大企業の「内部留保」511兆円に課税すべき三つの理由――企業の合理性が「社会全体の非効率」を生み出す
5月1日に行われたメーデー中央大会で共産党の田村智子委員長が、大企業の内務留保の一部に課税するよう訴えたが、共産党ならずとも企業の内部留保や現預金に課税を望む声は少なくない。 【写真を見る】アメリカ税制史を通じて、最もラディカルな法人課税を導入した大統領
実は1930年代、フランクリン・ローズヴェルト政権下のアメリカで内部留保利潤税が導入されたことがある。
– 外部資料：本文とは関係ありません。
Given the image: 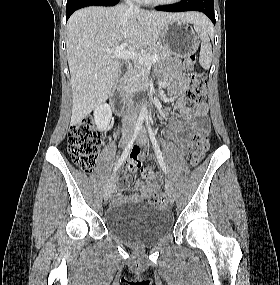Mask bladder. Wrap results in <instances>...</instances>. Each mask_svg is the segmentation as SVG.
I'll return each instance as SVG.
<instances>
[{
  "label": "bladder",
  "instance_id": "bladder-1",
  "mask_svg": "<svg viewBox=\"0 0 280 285\" xmlns=\"http://www.w3.org/2000/svg\"><path fill=\"white\" fill-rule=\"evenodd\" d=\"M105 224L115 236L136 244H149L164 236L173 225L171 212L150 203H120L109 207Z\"/></svg>",
  "mask_w": 280,
  "mask_h": 285
}]
</instances>
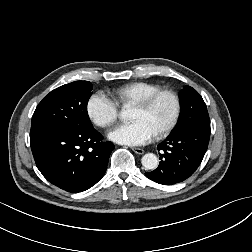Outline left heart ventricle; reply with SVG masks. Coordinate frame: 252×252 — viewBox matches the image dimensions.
Returning a JSON list of instances; mask_svg holds the SVG:
<instances>
[{"instance_id":"left-heart-ventricle-1","label":"left heart ventricle","mask_w":252,"mask_h":252,"mask_svg":"<svg viewBox=\"0 0 252 252\" xmlns=\"http://www.w3.org/2000/svg\"><path fill=\"white\" fill-rule=\"evenodd\" d=\"M173 112V99L169 95H162L148 110L134 107L131 119L144 121L157 133L169 123Z\"/></svg>"}]
</instances>
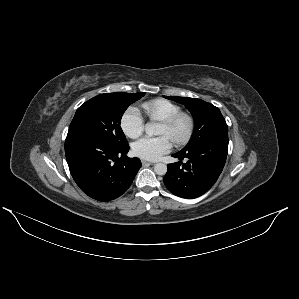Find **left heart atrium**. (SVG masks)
<instances>
[{
  "label": "left heart atrium",
  "mask_w": 299,
  "mask_h": 299,
  "mask_svg": "<svg viewBox=\"0 0 299 299\" xmlns=\"http://www.w3.org/2000/svg\"><path fill=\"white\" fill-rule=\"evenodd\" d=\"M136 156L147 160H158L172 149L171 138L167 135L159 137H142L132 146Z\"/></svg>",
  "instance_id": "obj_1"
}]
</instances>
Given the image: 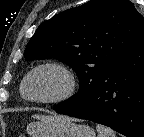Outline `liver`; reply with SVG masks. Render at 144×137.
Wrapping results in <instances>:
<instances>
[{"label": "liver", "mask_w": 144, "mask_h": 137, "mask_svg": "<svg viewBox=\"0 0 144 137\" xmlns=\"http://www.w3.org/2000/svg\"><path fill=\"white\" fill-rule=\"evenodd\" d=\"M34 119H37V120H40V121H45V120H49V119H52L54 117H57L56 115L55 116H48V115H33L32 116Z\"/></svg>", "instance_id": "obj_1"}]
</instances>
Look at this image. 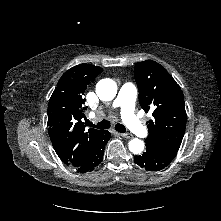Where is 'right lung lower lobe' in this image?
Here are the masks:
<instances>
[{"label":"right lung lower lobe","instance_id":"1","mask_svg":"<svg viewBox=\"0 0 221 221\" xmlns=\"http://www.w3.org/2000/svg\"><path fill=\"white\" fill-rule=\"evenodd\" d=\"M111 134L109 131L104 130L97 140L89 157L80 165L73 166L78 172L85 173L93 170L103 159L104 148L109 141Z\"/></svg>","mask_w":221,"mask_h":221}]
</instances>
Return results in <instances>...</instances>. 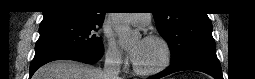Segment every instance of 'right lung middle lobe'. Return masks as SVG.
Returning a JSON list of instances; mask_svg holds the SVG:
<instances>
[{"label": "right lung middle lobe", "mask_w": 255, "mask_h": 79, "mask_svg": "<svg viewBox=\"0 0 255 79\" xmlns=\"http://www.w3.org/2000/svg\"><path fill=\"white\" fill-rule=\"evenodd\" d=\"M97 25H101V23L69 19L42 21L35 52L49 49L102 52V38L94 34Z\"/></svg>", "instance_id": "obj_1"}]
</instances>
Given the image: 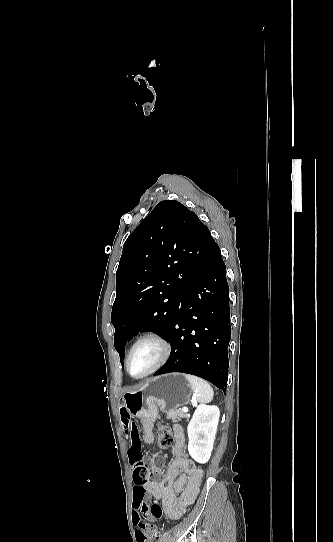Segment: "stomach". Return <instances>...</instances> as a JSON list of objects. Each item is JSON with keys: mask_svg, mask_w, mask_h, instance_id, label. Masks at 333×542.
<instances>
[{"mask_svg": "<svg viewBox=\"0 0 333 542\" xmlns=\"http://www.w3.org/2000/svg\"><path fill=\"white\" fill-rule=\"evenodd\" d=\"M191 396V386L184 374H163L151 378L139 390L126 392L123 404L131 416L155 422L159 410H177L189 404Z\"/></svg>", "mask_w": 333, "mask_h": 542, "instance_id": "stomach-1", "label": "stomach"}]
</instances>
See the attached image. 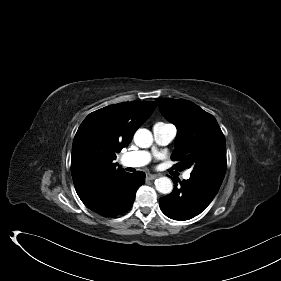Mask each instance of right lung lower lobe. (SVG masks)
<instances>
[{
    "instance_id": "1",
    "label": "right lung lower lobe",
    "mask_w": 281,
    "mask_h": 281,
    "mask_svg": "<svg viewBox=\"0 0 281 281\" xmlns=\"http://www.w3.org/2000/svg\"><path fill=\"white\" fill-rule=\"evenodd\" d=\"M144 182V172L130 174L121 170L97 183L80 196V199L95 213L104 217H115L131 208L136 191Z\"/></svg>"
}]
</instances>
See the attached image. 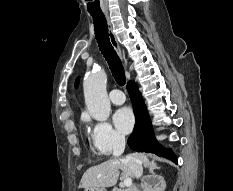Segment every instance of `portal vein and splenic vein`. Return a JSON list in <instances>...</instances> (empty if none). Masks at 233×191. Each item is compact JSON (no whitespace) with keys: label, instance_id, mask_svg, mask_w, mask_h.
I'll return each instance as SVG.
<instances>
[{"label":"portal vein and splenic vein","instance_id":"1","mask_svg":"<svg viewBox=\"0 0 233 191\" xmlns=\"http://www.w3.org/2000/svg\"><path fill=\"white\" fill-rule=\"evenodd\" d=\"M124 185L127 188L131 187V185H132V179L131 178H125L124 179Z\"/></svg>","mask_w":233,"mask_h":191}]
</instances>
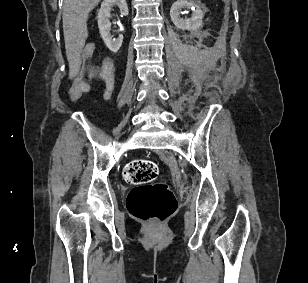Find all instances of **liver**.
Listing matches in <instances>:
<instances>
[{"label": "liver", "instance_id": "liver-1", "mask_svg": "<svg viewBox=\"0 0 308 283\" xmlns=\"http://www.w3.org/2000/svg\"><path fill=\"white\" fill-rule=\"evenodd\" d=\"M101 0H64L63 33L66 56L72 65L80 55L88 37L87 19Z\"/></svg>", "mask_w": 308, "mask_h": 283}]
</instances>
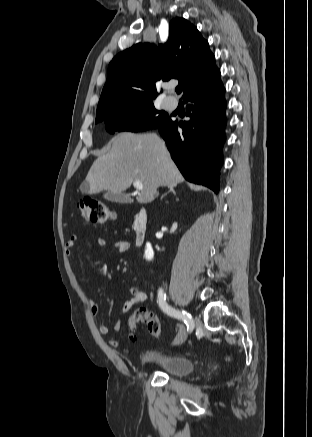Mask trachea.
I'll list each match as a JSON object with an SVG mask.
<instances>
[{"label":"trachea","instance_id":"1","mask_svg":"<svg viewBox=\"0 0 312 437\" xmlns=\"http://www.w3.org/2000/svg\"><path fill=\"white\" fill-rule=\"evenodd\" d=\"M175 90H176V92H177L178 94H180V93H181V87H179V86H178V87H176V89H175Z\"/></svg>","mask_w":312,"mask_h":437}]
</instances>
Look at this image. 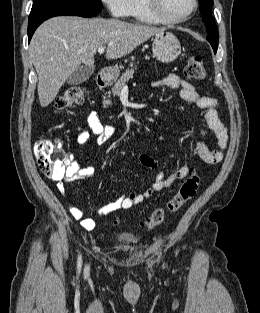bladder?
<instances>
[{
	"label": "bladder",
	"instance_id": "obj_1",
	"mask_svg": "<svg viewBox=\"0 0 260 313\" xmlns=\"http://www.w3.org/2000/svg\"><path fill=\"white\" fill-rule=\"evenodd\" d=\"M139 238L135 234H123L116 238V242L122 245L134 244L138 242Z\"/></svg>",
	"mask_w": 260,
	"mask_h": 313
}]
</instances>
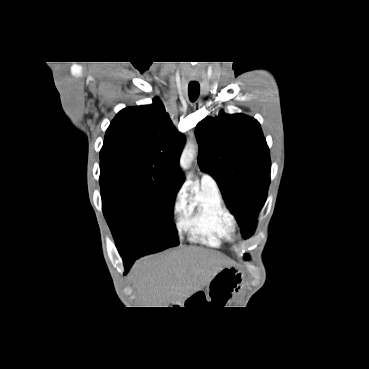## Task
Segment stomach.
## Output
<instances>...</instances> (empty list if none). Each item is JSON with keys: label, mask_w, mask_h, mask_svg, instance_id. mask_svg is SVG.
<instances>
[{"label": "stomach", "mask_w": 369, "mask_h": 369, "mask_svg": "<svg viewBox=\"0 0 369 369\" xmlns=\"http://www.w3.org/2000/svg\"><path fill=\"white\" fill-rule=\"evenodd\" d=\"M243 284V275L233 267L226 266L219 270L207 285L206 296L217 299L226 305Z\"/></svg>", "instance_id": "stomach-1"}]
</instances>
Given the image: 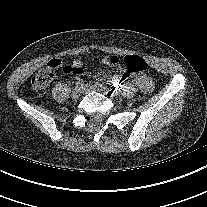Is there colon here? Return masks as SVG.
Wrapping results in <instances>:
<instances>
[{
	"mask_svg": "<svg viewBox=\"0 0 207 207\" xmlns=\"http://www.w3.org/2000/svg\"><path fill=\"white\" fill-rule=\"evenodd\" d=\"M62 62L56 59L53 62H50L48 67L39 71L36 75L33 76L31 80L32 88L34 92L42 96L46 93L49 85L55 77V69L61 66ZM124 64L126 68L132 73H142L147 70V62L138 55H127L124 58ZM72 70V67L64 66V71L68 72Z\"/></svg>",
	"mask_w": 207,
	"mask_h": 207,
	"instance_id": "1",
	"label": "colon"
}]
</instances>
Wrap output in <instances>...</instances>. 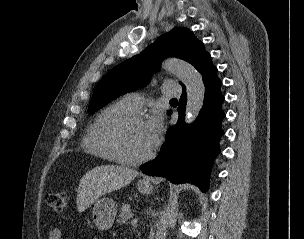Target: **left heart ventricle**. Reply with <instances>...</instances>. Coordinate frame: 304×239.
<instances>
[{
	"mask_svg": "<svg viewBox=\"0 0 304 239\" xmlns=\"http://www.w3.org/2000/svg\"><path fill=\"white\" fill-rule=\"evenodd\" d=\"M146 122L130 125L121 138V149L128 157H138L147 153L152 144L146 132Z\"/></svg>",
	"mask_w": 304,
	"mask_h": 239,
	"instance_id": "obj_1",
	"label": "left heart ventricle"
}]
</instances>
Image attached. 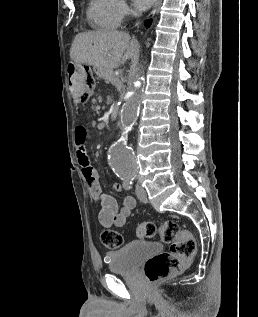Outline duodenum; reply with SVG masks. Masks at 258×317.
Wrapping results in <instances>:
<instances>
[{
    "label": "duodenum",
    "instance_id": "duodenum-1",
    "mask_svg": "<svg viewBox=\"0 0 258 317\" xmlns=\"http://www.w3.org/2000/svg\"><path fill=\"white\" fill-rule=\"evenodd\" d=\"M82 79V70L76 65H68L67 67V82L69 89L72 92H78Z\"/></svg>",
    "mask_w": 258,
    "mask_h": 317
}]
</instances>
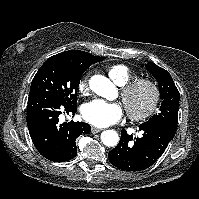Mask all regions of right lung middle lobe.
I'll use <instances>...</instances> for the list:
<instances>
[{
    "label": "right lung middle lobe",
    "instance_id": "dd1d6c3e",
    "mask_svg": "<svg viewBox=\"0 0 199 199\" xmlns=\"http://www.w3.org/2000/svg\"><path fill=\"white\" fill-rule=\"evenodd\" d=\"M84 70L49 58L34 76L30 93L45 92L68 106H77V89Z\"/></svg>",
    "mask_w": 199,
    "mask_h": 199
}]
</instances>
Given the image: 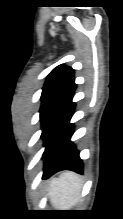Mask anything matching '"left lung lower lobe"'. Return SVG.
Instances as JSON below:
<instances>
[{"label":"left lung lower lobe","instance_id":"1","mask_svg":"<svg viewBox=\"0 0 123 219\" xmlns=\"http://www.w3.org/2000/svg\"><path fill=\"white\" fill-rule=\"evenodd\" d=\"M72 98L73 93L57 108L42 128L41 137L46 146L43 154L45 160L43 178H48L61 170H72L78 173L83 171L79 152L70 141L73 124L69 122L75 108Z\"/></svg>","mask_w":123,"mask_h":219}]
</instances>
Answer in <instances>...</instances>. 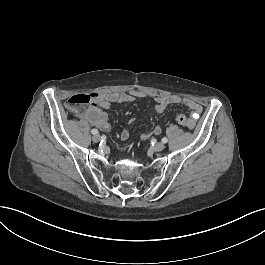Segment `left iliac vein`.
<instances>
[{
  "instance_id": "1",
  "label": "left iliac vein",
  "mask_w": 265,
  "mask_h": 265,
  "mask_svg": "<svg viewBox=\"0 0 265 265\" xmlns=\"http://www.w3.org/2000/svg\"><path fill=\"white\" fill-rule=\"evenodd\" d=\"M164 147H165L164 143L159 142V143H156L153 148L155 151H162Z\"/></svg>"
}]
</instances>
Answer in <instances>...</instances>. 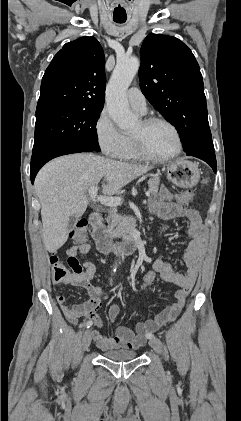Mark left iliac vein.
I'll use <instances>...</instances> for the list:
<instances>
[{"instance_id": "obj_1", "label": "left iliac vein", "mask_w": 241, "mask_h": 421, "mask_svg": "<svg viewBox=\"0 0 241 421\" xmlns=\"http://www.w3.org/2000/svg\"><path fill=\"white\" fill-rule=\"evenodd\" d=\"M149 344L155 352H157L158 354L162 353V343L158 338H156V337L152 338L149 341Z\"/></svg>"}]
</instances>
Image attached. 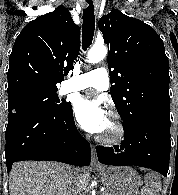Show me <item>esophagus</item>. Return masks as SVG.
I'll list each match as a JSON object with an SVG mask.
<instances>
[{
  "mask_svg": "<svg viewBox=\"0 0 178 195\" xmlns=\"http://www.w3.org/2000/svg\"><path fill=\"white\" fill-rule=\"evenodd\" d=\"M91 166L93 167L101 166L97 158L96 148L93 145L91 146Z\"/></svg>",
  "mask_w": 178,
  "mask_h": 195,
  "instance_id": "1",
  "label": "esophagus"
}]
</instances>
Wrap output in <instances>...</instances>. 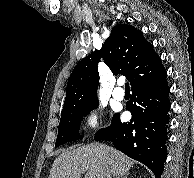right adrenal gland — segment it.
<instances>
[{
	"label": "right adrenal gland",
	"instance_id": "right-adrenal-gland-1",
	"mask_svg": "<svg viewBox=\"0 0 194 178\" xmlns=\"http://www.w3.org/2000/svg\"><path fill=\"white\" fill-rule=\"evenodd\" d=\"M128 175H129V173H126V174H124V175L117 176V177H115V178H127Z\"/></svg>",
	"mask_w": 194,
	"mask_h": 178
}]
</instances>
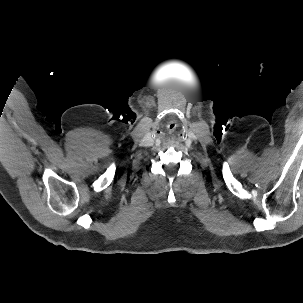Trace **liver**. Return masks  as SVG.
I'll use <instances>...</instances> for the list:
<instances>
[{
	"mask_svg": "<svg viewBox=\"0 0 303 303\" xmlns=\"http://www.w3.org/2000/svg\"><path fill=\"white\" fill-rule=\"evenodd\" d=\"M1 130H2V129H1ZM0 135H2V131H0ZM2 147H3V145L0 144V152L2 151Z\"/></svg>",
	"mask_w": 303,
	"mask_h": 303,
	"instance_id": "obj_1",
	"label": "liver"
}]
</instances>
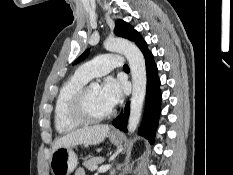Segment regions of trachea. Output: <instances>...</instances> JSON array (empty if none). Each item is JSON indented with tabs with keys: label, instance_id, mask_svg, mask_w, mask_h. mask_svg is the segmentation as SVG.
<instances>
[{
	"label": "trachea",
	"instance_id": "obj_1",
	"mask_svg": "<svg viewBox=\"0 0 233 175\" xmlns=\"http://www.w3.org/2000/svg\"><path fill=\"white\" fill-rule=\"evenodd\" d=\"M123 69H124V70H129V66H128L127 64H125V65L123 66Z\"/></svg>",
	"mask_w": 233,
	"mask_h": 175
}]
</instances>
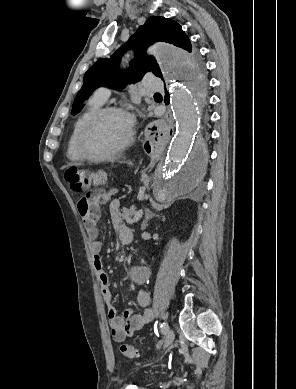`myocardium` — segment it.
<instances>
[{"label":"myocardium","instance_id":"f54148a6","mask_svg":"<svg viewBox=\"0 0 296 389\" xmlns=\"http://www.w3.org/2000/svg\"><path fill=\"white\" fill-rule=\"evenodd\" d=\"M109 114H123L126 115L130 120V129L129 134L126 138V140L120 144L115 149L102 153V154H93L89 151L87 146V139L89 136L90 131L94 127V125L103 117ZM135 138V127L134 122L131 116L128 114V112L117 106H106L100 108L97 112H95L82 126L79 137H78V150L82 158L89 160V161H102L110 158H114L120 154H122L126 149H128Z\"/></svg>","mask_w":296,"mask_h":389}]
</instances>
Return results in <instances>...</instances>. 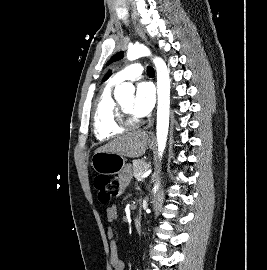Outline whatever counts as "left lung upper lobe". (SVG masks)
Listing matches in <instances>:
<instances>
[{
  "mask_svg": "<svg viewBox=\"0 0 267 270\" xmlns=\"http://www.w3.org/2000/svg\"><path fill=\"white\" fill-rule=\"evenodd\" d=\"M123 57V52L116 53L108 62V65L114 61H117Z\"/></svg>",
  "mask_w": 267,
  "mask_h": 270,
  "instance_id": "5c2ea615",
  "label": "left lung upper lobe"
}]
</instances>
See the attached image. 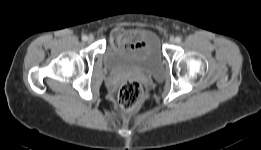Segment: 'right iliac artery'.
I'll return each mask as SVG.
<instances>
[{
	"label": "right iliac artery",
	"instance_id": "82829eb1",
	"mask_svg": "<svg viewBox=\"0 0 261 150\" xmlns=\"http://www.w3.org/2000/svg\"><path fill=\"white\" fill-rule=\"evenodd\" d=\"M88 37L86 35L82 36L83 41H87Z\"/></svg>",
	"mask_w": 261,
	"mask_h": 150
}]
</instances>
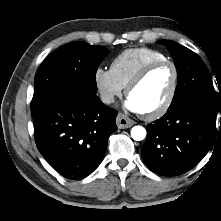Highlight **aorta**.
Instances as JSON below:
<instances>
[{
	"label": "aorta",
	"instance_id": "762f6f07",
	"mask_svg": "<svg viewBox=\"0 0 221 221\" xmlns=\"http://www.w3.org/2000/svg\"><path fill=\"white\" fill-rule=\"evenodd\" d=\"M131 137L136 141H141L146 137V130L142 126H134L131 129Z\"/></svg>",
	"mask_w": 221,
	"mask_h": 221
}]
</instances>
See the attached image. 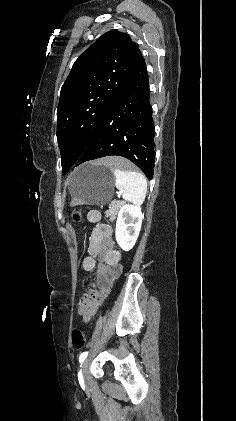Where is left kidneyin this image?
<instances>
[{
	"label": "left kidney",
	"instance_id": "5707ae66",
	"mask_svg": "<svg viewBox=\"0 0 236 421\" xmlns=\"http://www.w3.org/2000/svg\"><path fill=\"white\" fill-rule=\"evenodd\" d=\"M142 219L140 206H133V204L121 206L116 223L115 237L123 251L133 249L140 233Z\"/></svg>",
	"mask_w": 236,
	"mask_h": 421
}]
</instances>
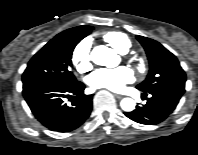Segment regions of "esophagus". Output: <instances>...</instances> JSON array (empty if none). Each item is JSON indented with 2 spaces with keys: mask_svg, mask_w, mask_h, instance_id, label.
<instances>
[{
  "mask_svg": "<svg viewBox=\"0 0 198 155\" xmlns=\"http://www.w3.org/2000/svg\"><path fill=\"white\" fill-rule=\"evenodd\" d=\"M115 97H116L117 99H122L124 96H123V95H119V94H115Z\"/></svg>",
  "mask_w": 198,
  "mask_h": 155,
  "instance_id": "34e87169",
  "label": "esophagus"
}]
</instances>
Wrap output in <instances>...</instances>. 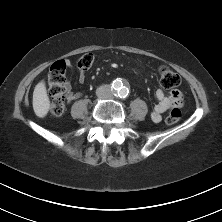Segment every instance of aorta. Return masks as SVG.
<instances>
[{"instance_id": "obj_1", "label": "aorta", "mask_w": 222, "mask_h": 222, "mask_svg": "<svg viewBox=\"0 0 222 222\" xmlns=\"http://www.w3.org/2000/svg\"><path fill=\"white\" fill-rule=\"evenodd\" d=\"M113 88L116 90L118 96L120 97H126L129 93L128 88L123 86L122 82L119 80L114 81Z\"/></svg>"}]
</instances>
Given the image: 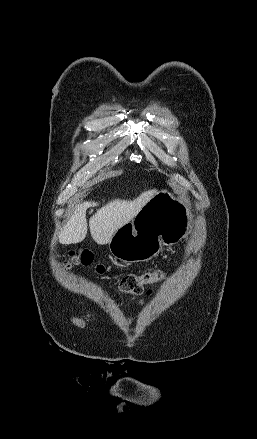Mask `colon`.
<instances>
[{
  "label": "colon",
  "mask_w": 257,
  "mask_h": 439,
  "mask_svg": "<svg viewBox=\"0 0 257 439\" xmlns=\"http://www.w3.org/2000/svg\"><path fill=\"white\" fill-rule=\"evenodd\" d=\"M93 260V254L89 250L71 252L66 260L67 266L83 264L88 265ZM163 271L156 270L143 274H127L119 282L118 290L124 294L139 295L143 286L148 283H155L163 280Z\"/></svg>",
  "instance_id": "5ec220e1"
}]
</instances>
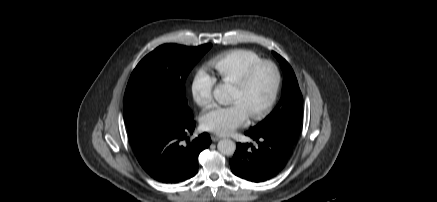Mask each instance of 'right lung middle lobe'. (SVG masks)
I'll return each mask as SVG.
<instances>
[{"label":"right lung middle lobe","instance_id":"dd1d6c3e","mask_svg":"<svg viewBox=\"0 0 437 202\" xmlns=\"http://www.w3.org/2000/svg\"><path fill=\"white\" fill-rule=\"evenodd\" d=\"M211 46L165 44L138 63L124 95V121L132 145L151 135L161 119L193 118L185 96V80Z\"/></svg>","mask_w":437,"mask_h":202}]
</instances>
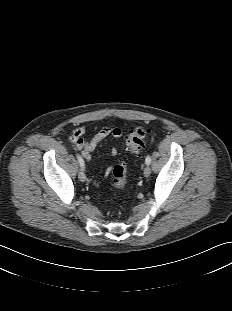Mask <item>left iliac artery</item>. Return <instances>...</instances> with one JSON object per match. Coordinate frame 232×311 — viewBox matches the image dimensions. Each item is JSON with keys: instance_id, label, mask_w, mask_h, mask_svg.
<instances>
[{"instance_id": "left-iliac-artery-1", "label": "left iliac artery", "mask_w": 232, "mask_h": 311, "mask_svg": "<svg viewBox=\"0 0 232 311\" xmlns=\"http://www.w3.org/2000/svg\"><path fill=\"white\" fill-rule=\"evenodd\" d=\"M145 162H146L147 165H149V164L151 163V157H150V155H148V156L146 157Z\"/></svg>"}]
</instances>
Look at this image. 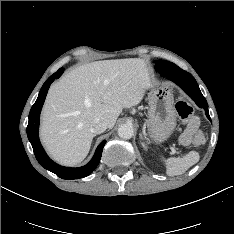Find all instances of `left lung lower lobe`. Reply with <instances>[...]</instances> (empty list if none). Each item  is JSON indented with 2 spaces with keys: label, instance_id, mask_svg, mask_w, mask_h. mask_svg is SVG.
<instances>
[{
  "label": "left lung lower lobe",
  "instance_id": "1",
  "mask_svg": "<svg viewBox=\"0 0 234 234\" xmlns=\"http://www.w3.org/2000/svg\"><path fill=\"white\" fill-rule=\"evenodd\" d=\"M163 77L178 84L195 102L200 108L205 109L206 116L210 119L208 104L206 99L202 95L196 80L194 77L184 70L177 73H166Z\"/></svg>",
  "mask_w": 234,
  "mask_h": 234
}]
</instances>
当時のアメリカ人はなぜ内部留保に課税すべきだと考えたのだろうか。京都大学大学院教授の諸富徹氏は、著書『私たちはなぜ税金を納めるのか 租税の経済思想史』(新潮選書)の中で「アメリカ税制史を通じて、最もラディカルな法人課税」と評し、興味深いその目的を紹介している。一部を抜粋・再編集してお届けしよう。 ***
税金に取られるくらいならば……
ヘンリー・モーゲンソー長官ら財務省の幹部は、この新税(留保利潤税)が反独占政策のための非常に有効な手段になるのではないかと考えていた。彼らは、独占・寡占企業が内部に貯め込んだ巨額の資金を銀行からも機関投資家からもチェックされることなく活用し、いっそうの規模拡大による経済権力の集中を図っているため、経済のさらなる不均衡が作り出されていると見ていた。中小企業にはそんな資金余力はない。株主に高い配当を約束することによって、株式市場から資金調達を図らざるをえない。内部留保でコストをかけずに資金調達が可能な大企業と、高い資金調達コストにあえぐ中小企業の格差。これが投資余力の格差を拡大させ、大企業の優位性をさらに高め、独占・寡占体制を強化している。このような趨勢を食い止めるためには、法人の留保利潤に課税することで、その内部留保を吐き出させなければならない。 財務法務官のハーマン・オリファントなどは、さらに一歩先のことまで睨んでいた。留保利潤税を導入すれば、企業はどう動くか。税金に取られるくらいならば、株主への配当の支払を促進し、増やすことになるだろう。だとすれば、この新税は独占に対する規制以上の効果が見込める。それまで企業内に貯め込まれていた原資が株主の手に配当の形で分配されるようになると、内部留保の使途に関する決定権は次第に一般の株式投資家の手に委ねられてゆき、「投資決定権の分散化」、つまり経済民主主義の促進につながるとオリファントは考えたのである。